» What you need to do:
A stretch of the entries below is to be set down exactly, running from the line with "отечественными" through the line with "macchina, è troppo", both included, and no other line.

» Data for this exercise:

= Beginning of Section =

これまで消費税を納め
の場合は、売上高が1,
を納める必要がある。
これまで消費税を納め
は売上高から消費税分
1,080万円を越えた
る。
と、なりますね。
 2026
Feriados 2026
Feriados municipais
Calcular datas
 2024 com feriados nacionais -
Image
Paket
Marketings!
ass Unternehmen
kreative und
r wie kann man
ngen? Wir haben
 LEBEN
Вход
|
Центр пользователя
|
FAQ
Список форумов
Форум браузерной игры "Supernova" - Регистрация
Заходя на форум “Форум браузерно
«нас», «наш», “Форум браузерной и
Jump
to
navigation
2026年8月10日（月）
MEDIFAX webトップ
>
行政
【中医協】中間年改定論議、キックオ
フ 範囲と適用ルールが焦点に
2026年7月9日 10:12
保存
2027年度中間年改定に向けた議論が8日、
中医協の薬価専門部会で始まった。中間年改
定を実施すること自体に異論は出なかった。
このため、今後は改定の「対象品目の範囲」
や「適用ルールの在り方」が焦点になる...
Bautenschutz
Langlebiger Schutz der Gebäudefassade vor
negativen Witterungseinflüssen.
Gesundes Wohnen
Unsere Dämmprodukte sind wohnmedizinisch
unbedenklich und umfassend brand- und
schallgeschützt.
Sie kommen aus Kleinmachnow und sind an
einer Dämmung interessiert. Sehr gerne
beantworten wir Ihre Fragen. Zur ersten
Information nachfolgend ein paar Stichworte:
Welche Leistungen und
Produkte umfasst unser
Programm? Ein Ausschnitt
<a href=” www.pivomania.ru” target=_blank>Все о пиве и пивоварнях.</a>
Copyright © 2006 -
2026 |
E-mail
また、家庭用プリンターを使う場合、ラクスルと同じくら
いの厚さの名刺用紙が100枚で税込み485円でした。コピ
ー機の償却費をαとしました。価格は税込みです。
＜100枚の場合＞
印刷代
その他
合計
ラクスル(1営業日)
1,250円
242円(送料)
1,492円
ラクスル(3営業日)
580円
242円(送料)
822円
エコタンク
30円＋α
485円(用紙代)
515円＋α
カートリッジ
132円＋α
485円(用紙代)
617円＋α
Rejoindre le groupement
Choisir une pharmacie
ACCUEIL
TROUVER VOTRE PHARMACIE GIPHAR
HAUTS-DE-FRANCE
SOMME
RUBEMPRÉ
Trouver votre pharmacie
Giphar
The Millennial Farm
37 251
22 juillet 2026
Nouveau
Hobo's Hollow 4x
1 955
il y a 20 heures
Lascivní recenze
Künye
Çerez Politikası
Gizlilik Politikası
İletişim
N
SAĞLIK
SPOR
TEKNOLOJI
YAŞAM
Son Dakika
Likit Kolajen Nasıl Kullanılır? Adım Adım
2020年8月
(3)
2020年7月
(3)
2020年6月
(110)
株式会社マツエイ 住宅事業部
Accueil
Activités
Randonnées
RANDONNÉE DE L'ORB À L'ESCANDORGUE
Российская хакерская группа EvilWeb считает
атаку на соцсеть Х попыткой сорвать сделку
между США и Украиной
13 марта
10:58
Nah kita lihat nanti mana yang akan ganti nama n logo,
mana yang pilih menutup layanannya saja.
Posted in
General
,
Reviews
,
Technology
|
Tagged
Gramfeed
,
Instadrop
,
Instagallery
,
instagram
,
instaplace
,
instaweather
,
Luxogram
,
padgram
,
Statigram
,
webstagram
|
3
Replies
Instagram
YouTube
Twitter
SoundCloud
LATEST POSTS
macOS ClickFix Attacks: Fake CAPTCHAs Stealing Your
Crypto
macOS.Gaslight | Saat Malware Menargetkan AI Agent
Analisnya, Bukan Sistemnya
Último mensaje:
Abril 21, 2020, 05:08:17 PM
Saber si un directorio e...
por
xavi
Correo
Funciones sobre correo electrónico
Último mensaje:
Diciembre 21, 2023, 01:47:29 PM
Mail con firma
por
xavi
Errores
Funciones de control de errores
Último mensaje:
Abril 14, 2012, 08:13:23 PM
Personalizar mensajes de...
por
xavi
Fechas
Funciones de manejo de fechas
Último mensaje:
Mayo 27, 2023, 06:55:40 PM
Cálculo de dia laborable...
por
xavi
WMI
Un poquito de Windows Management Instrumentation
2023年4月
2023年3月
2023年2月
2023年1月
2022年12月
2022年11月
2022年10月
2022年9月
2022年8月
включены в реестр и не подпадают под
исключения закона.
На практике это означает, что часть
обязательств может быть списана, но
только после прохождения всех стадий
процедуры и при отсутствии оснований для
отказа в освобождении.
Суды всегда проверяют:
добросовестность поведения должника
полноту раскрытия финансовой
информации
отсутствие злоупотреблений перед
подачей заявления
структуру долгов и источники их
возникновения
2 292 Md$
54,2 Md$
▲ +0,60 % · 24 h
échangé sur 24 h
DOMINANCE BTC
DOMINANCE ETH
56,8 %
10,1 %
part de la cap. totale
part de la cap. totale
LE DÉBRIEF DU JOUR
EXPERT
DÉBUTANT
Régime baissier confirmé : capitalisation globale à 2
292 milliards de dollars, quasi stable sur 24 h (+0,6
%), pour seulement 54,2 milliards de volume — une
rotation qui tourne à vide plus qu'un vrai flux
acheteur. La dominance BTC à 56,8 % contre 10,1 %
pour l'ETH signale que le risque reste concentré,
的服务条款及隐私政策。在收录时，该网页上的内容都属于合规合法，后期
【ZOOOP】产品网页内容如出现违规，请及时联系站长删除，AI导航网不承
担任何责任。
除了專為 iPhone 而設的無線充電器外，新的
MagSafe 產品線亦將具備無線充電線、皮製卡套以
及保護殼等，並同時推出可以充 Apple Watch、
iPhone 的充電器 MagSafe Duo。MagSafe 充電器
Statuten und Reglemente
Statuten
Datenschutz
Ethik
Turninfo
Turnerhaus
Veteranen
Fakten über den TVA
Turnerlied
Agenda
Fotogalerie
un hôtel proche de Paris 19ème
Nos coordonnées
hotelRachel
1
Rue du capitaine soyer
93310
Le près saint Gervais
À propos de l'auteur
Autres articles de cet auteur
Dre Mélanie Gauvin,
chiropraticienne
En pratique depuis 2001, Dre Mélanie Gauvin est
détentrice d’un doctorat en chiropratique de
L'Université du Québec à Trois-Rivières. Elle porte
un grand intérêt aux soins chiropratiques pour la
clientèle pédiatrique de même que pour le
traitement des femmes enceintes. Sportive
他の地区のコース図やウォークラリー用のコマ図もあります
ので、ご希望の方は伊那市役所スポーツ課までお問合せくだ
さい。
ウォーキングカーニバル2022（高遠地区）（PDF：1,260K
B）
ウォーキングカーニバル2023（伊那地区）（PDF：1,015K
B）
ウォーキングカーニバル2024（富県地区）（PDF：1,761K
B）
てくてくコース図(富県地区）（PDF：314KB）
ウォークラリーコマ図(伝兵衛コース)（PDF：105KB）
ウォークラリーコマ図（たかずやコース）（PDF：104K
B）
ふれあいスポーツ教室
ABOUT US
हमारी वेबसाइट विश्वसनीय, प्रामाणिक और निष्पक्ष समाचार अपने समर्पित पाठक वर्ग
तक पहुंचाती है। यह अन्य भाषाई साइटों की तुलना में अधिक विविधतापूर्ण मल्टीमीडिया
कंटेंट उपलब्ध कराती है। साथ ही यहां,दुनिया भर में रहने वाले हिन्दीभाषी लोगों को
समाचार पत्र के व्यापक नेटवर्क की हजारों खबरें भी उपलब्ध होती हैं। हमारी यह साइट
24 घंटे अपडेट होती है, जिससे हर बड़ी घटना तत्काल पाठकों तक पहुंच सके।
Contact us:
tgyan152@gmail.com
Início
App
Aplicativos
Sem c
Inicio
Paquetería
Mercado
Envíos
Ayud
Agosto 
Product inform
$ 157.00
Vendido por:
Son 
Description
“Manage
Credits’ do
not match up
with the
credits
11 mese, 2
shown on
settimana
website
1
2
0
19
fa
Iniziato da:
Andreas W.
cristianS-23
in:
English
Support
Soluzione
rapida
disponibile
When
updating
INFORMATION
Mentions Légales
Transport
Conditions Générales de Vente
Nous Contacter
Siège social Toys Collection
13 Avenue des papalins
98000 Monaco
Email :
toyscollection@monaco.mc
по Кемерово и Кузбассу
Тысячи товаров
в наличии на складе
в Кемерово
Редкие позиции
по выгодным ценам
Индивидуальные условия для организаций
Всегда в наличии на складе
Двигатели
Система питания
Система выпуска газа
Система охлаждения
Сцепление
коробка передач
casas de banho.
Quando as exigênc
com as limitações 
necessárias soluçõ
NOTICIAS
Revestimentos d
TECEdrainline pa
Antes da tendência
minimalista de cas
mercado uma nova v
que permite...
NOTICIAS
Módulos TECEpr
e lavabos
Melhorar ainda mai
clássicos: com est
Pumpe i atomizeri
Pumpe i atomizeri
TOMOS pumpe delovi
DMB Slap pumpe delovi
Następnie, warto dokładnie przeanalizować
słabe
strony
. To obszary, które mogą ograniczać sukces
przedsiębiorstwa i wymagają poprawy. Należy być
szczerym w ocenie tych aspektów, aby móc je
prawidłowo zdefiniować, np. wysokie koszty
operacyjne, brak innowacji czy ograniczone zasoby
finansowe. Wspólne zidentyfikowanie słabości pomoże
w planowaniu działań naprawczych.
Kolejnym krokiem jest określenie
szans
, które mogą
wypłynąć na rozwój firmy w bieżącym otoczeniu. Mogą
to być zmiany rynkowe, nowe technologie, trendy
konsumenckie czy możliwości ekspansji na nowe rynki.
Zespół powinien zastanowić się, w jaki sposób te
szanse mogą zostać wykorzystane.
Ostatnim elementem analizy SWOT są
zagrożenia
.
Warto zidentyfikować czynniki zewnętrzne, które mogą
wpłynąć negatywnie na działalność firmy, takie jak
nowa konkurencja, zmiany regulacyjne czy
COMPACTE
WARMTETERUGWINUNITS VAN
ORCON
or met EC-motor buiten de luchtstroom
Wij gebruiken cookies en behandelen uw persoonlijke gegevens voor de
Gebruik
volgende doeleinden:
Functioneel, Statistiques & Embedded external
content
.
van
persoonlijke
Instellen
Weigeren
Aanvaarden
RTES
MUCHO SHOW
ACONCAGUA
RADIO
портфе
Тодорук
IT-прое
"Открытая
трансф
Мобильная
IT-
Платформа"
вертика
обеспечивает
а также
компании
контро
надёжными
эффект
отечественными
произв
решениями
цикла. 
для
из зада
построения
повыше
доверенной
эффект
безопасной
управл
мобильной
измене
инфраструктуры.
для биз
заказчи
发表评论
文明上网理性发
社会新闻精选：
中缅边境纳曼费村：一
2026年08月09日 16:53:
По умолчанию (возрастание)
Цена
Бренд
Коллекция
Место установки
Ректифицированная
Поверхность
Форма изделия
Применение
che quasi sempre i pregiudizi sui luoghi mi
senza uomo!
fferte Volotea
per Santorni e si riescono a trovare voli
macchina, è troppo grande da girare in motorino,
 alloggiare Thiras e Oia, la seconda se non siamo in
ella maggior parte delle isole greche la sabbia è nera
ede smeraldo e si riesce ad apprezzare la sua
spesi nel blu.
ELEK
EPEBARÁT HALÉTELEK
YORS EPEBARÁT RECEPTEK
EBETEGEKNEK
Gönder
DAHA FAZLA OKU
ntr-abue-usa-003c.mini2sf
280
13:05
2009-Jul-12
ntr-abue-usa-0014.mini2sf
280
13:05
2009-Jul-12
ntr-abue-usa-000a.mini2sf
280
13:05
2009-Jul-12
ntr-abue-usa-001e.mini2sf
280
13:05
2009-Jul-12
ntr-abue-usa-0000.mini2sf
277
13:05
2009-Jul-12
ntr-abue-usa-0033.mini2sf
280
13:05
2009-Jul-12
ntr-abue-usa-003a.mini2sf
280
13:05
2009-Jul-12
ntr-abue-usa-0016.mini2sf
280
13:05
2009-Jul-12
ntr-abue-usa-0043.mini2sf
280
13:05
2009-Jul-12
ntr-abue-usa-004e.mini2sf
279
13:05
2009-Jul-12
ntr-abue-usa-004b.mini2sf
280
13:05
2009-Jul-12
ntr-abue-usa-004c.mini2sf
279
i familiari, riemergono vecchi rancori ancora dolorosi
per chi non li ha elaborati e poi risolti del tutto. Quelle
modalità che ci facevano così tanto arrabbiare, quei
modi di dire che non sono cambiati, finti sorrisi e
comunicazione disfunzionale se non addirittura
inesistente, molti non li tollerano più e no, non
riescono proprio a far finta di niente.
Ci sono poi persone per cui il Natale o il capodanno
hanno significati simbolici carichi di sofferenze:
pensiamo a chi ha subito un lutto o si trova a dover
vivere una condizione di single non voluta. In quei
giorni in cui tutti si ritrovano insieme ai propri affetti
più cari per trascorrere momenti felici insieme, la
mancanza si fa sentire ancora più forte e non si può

= End of Section =

» Answer section:
отечественными
произв
решениями
цикла. 
для
из зада
построения
повыше
доверенной
эффект
безопасной
управл
мобильной
измене
инфраструктуры.
для биз
заказчи
发表评论
文明上网理性发
社会新闻精选：
中缅边境纳曼费村：一
2026年08月09日 16:53:
По умолчанию (возрастание)
Цена
Бренд
Коллекция
Место установки
Ректифицированная
Поверхность
Форма изделия
Применение
che quasi sempre i pregiudizi sui luoghi mi
senza uomo!
fferte Volotea
per Santorni e si riescono a trovare voli
macchina, è troppo grande da girare in motorino,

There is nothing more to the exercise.